SOURCE EXTRACT:
Breaking the Silence Around Menstruation

“I was hesitant to talk to elders in my village as I was insecure about my experiences and societal status. Girl Icon Program gave me the confidence to put forth my opinion with confidence.”- Varsha Soni

A 20-year-old Girl Icon, Varsha hails from the village of Raahat in the district of Harda in Madhya Pradesh.

In Varsha’s village, girls face restrictions when it comes to their freedom. They are barred from stepping out of their houses for work and to fetch things they required. Varsha, however, had the soul of a free bird. She dreams of girls being able to move freely as independent individuals. From a young age, she could understand that these restrictions imposed on girls are not justified and she should do something to change this – as a young rebel, she started her revolution by stepping out of her house alone.

“Sometimes people used to complain to my father. They would say that allowing a girl to step out of the house was a mistake and this freedom of movement should only apply to boys,” says Varsha. However, such opinions did not matter to her father and he stood by her choices. “I am glad my parents stood by me and supported my independence.” With this strong support from her parents, she formed her peer group of girls to work on the issue of sanitation and hygiene for adolescent girls.

The inaccessibility of toilets in rural areas is a pervasive problem. The bus stop in Varsha’s village was devoid of toilets. The men were seen urinating in public, making the bus stop an unhygienic spot, while the women suffered in silence. “My peer group and I reached out to the Gram Sabha members of my village during village meetings and demanded that there should be public toilets for men and women near the bus stand. Our action resulted in a proposal being drafted.” Varsha and her peer groups’ proposal was taken into consideration by the Gram Sabha members and they reached out to the government. This resulted in the construction of public toilets as per their demand in the vicinity of the bus stand in Raahat village.

Prior to the national Census of 2011, the UPA-II government’s website was claiming that 72% of rural households in India had a toilet. However, the Census 2011 revealed that only 32% had a toilet – which tells us how reliable government data on such target-driven programs is. The government then promptly conducted a survey in 2012 which found that actual toilet coverage was a mere 36% of households.

Varsha was not done yet! After learning about the taboos and misconceptions around menstruation, Varsha decided to work on breaking the myths around the natural phenomenon. “I, along with my peer group members, decided to eradicate the conservative beliefs around menstruation by launching a campaign called ‘No Shame’ in my community.” Varsha came up with innovative ideas for her campaign. This involved gifting sanitary napkins to her friends on their birthdays, openly demonstrating the use of sanitary napkins in public, and bringing together women in her village to discuss menstrual hygiene. They conducted a rally on adolescent health and menstrual hygiene management. Varsha shares, “Girls remain unaware of the concept of using sanitary pads and its disposal. Usage of cloth comes with a lot of hygiene maintenance, which can also increase the risk of infections.”

According to the National Family Health Survey-4 (NFHS), released in 2015-16, not even 50% of women used clean methods of dealing with their menstrual cycles in eight states and union territories. Menstruation is still taboo in India. Even now, women are considered “impure” during their period, and subjected to social, religious and cultural restrictions, according to a study on menstrual health management. These practices have resulted in a culture of silence around the subject of period hygiene – 70% of Indian mothers consider menstruation “dirty”, as per the findings of a study.

Varsha currently is a second-year student of B.Sc. and is also pursuing a Bachelor’s in Social Work. She continues to fight for the rights of girls and women in her village and India, actively using social media to spread her message. This young leader aspires to be a police officer in the future.

INPUT DATA:

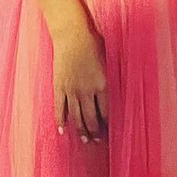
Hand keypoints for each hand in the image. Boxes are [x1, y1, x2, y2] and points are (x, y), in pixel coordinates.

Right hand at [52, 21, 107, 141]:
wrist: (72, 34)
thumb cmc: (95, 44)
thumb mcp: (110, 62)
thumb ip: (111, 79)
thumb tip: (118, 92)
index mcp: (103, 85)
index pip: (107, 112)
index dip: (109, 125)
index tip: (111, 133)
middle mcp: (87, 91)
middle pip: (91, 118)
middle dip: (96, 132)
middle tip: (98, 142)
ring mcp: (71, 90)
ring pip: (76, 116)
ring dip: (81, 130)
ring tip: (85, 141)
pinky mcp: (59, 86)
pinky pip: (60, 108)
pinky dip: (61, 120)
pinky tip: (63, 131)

---

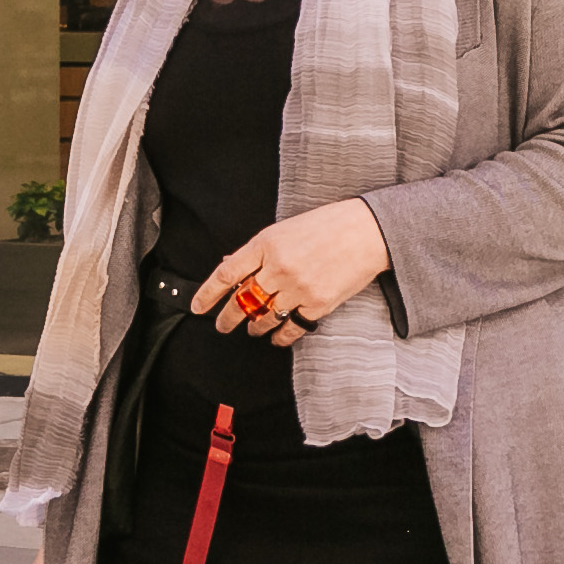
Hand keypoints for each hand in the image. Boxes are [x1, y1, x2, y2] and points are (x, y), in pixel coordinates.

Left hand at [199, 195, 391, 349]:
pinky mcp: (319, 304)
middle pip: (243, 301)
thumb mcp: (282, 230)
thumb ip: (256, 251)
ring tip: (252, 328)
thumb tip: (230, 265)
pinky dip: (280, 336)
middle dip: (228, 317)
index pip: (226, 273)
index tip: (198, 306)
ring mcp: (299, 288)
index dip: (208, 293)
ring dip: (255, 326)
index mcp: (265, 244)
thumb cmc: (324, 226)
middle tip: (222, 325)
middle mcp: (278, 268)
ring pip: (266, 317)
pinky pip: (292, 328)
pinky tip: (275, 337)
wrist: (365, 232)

---

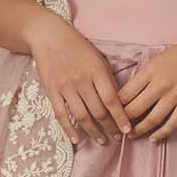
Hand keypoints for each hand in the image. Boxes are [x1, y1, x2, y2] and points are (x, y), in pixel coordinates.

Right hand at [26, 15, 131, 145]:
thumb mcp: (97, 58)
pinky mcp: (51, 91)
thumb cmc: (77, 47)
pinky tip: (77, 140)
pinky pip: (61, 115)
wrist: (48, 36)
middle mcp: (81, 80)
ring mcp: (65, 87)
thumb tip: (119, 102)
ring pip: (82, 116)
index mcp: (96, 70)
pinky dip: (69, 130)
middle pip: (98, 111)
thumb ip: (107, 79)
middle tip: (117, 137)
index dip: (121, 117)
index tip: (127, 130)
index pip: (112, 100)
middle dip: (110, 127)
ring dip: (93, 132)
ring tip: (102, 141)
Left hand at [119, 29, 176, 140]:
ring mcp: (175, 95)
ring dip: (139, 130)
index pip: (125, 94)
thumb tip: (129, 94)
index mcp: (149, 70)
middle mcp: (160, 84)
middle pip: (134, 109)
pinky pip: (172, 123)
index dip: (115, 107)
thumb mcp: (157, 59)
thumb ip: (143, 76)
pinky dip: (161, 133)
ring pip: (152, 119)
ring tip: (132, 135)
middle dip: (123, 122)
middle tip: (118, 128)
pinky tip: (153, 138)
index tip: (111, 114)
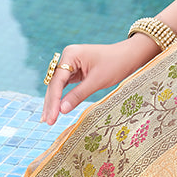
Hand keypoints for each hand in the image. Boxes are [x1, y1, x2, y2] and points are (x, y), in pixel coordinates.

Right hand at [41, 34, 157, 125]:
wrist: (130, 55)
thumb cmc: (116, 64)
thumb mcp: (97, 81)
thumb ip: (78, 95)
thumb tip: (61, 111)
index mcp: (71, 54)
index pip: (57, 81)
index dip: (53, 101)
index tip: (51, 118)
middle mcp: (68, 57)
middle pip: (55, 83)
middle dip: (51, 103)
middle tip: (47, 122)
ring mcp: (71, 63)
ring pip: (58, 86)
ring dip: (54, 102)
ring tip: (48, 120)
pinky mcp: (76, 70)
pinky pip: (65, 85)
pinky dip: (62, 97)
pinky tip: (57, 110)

REQUIRED WORK:
1) List every percentage figure given in the article about Varsha Soni.
2) Translate this sentence from the article about Varsha Soni into Spanish: "The inaccessibility of toilets in rural areas is a pervasive problem."
3) Quote the article about Varsha Soni between "In Varsha’s village, girls" and "her house alone.", inclusive.
The data has no connection to the article about Varsha Soni.

ANSWER SECTION:
1) 72%, 32%, 36%, 50%, 70%

2) La falta de acceso a baños en las zonas rurales es un problema generalizado.

3)
In Varsha’s village, girls face restrictions when it comes to their freedom. They are barred from stepping out of their houses for work and to fetch things they required. Varsha, however, had the soul of a free bird. She dreams of girls being able to move freely as independent individuals. From a young age, she could understand that these restrictions imposed on girls are not justified and she should do something to change this – as a young rebel, she started her revolution by stepping out of her house alone.